**** STUDY MATERIAL ****

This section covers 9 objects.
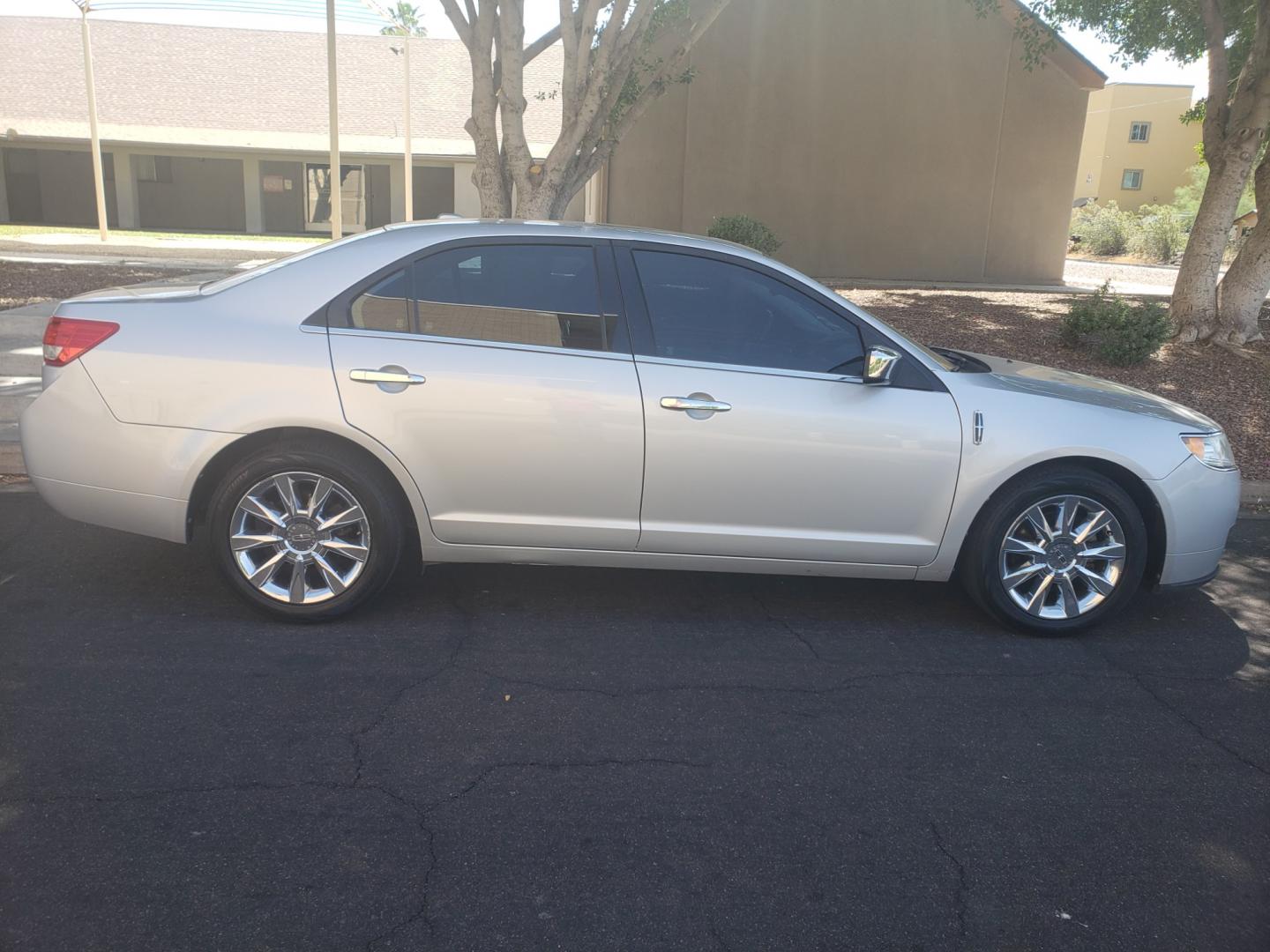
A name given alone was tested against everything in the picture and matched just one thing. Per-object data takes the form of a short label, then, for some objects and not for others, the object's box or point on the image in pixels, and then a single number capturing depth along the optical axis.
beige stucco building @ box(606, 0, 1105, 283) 19.91
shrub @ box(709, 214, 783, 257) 16.38
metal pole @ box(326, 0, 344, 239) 17.69
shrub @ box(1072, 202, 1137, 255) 36.66
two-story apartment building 50.81
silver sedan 4.46
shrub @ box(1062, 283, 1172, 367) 10.73
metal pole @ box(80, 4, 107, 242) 24.41
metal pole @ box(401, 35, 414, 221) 23.42
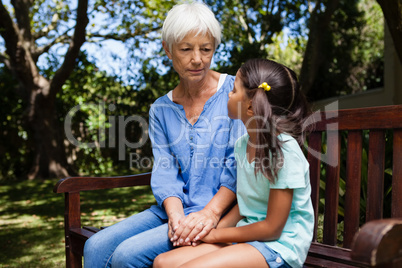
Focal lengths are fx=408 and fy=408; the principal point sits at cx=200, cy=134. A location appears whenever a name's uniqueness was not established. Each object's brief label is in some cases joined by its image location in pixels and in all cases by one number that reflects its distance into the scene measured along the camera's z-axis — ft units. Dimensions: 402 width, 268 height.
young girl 5.65
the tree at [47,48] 29.60
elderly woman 6.57
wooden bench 6.84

****

**REQUIRED WORK:**
Pictures stay out, but every record above is to be returned exactly.

**OUTPUT OF THE TASK:**
This section covers 9 objects.
A name given alone was tested against everything in the picture and matched just one thing. Per-object data takes the form of a short label, then, for some objects and not for others, the object's box or point on the image in pixels, and then a single number capturing depth along the optical axis.
beige stucco building @ box(606, 0, 1105, 283) 19.91
shrub @ box(709, 214, 783, 257) 16.38
metal pole @ box(326, 0, 344, 239) 17.69
shrub @ box(1072, 202, 1137, 255) 36.66
two-story apartment building 50.81
silver sedan 4.46
shrub @ box(1062, 283, 1172, 367) 10.73
metal pole @ box(80, 4, 107, 242) 24.41
metal pole @ box(401, 35, 414, 221) 23.42
Focal lengths are fx=408 and fy=408; the principal point sits at cx=200, cy=134. A location appears whenever a name's uniqueness was not established. Each object's brief label is in some cases joined by its image location in pixels and in all cases by one number that reflects its distance into the scene measured along the camera's z-axis — ft units. Dimensions: 402 width, 268 height.
young girl 5.65
the tree at [47,48] 29.60
elderly woman 6.57
wooden bench 6.84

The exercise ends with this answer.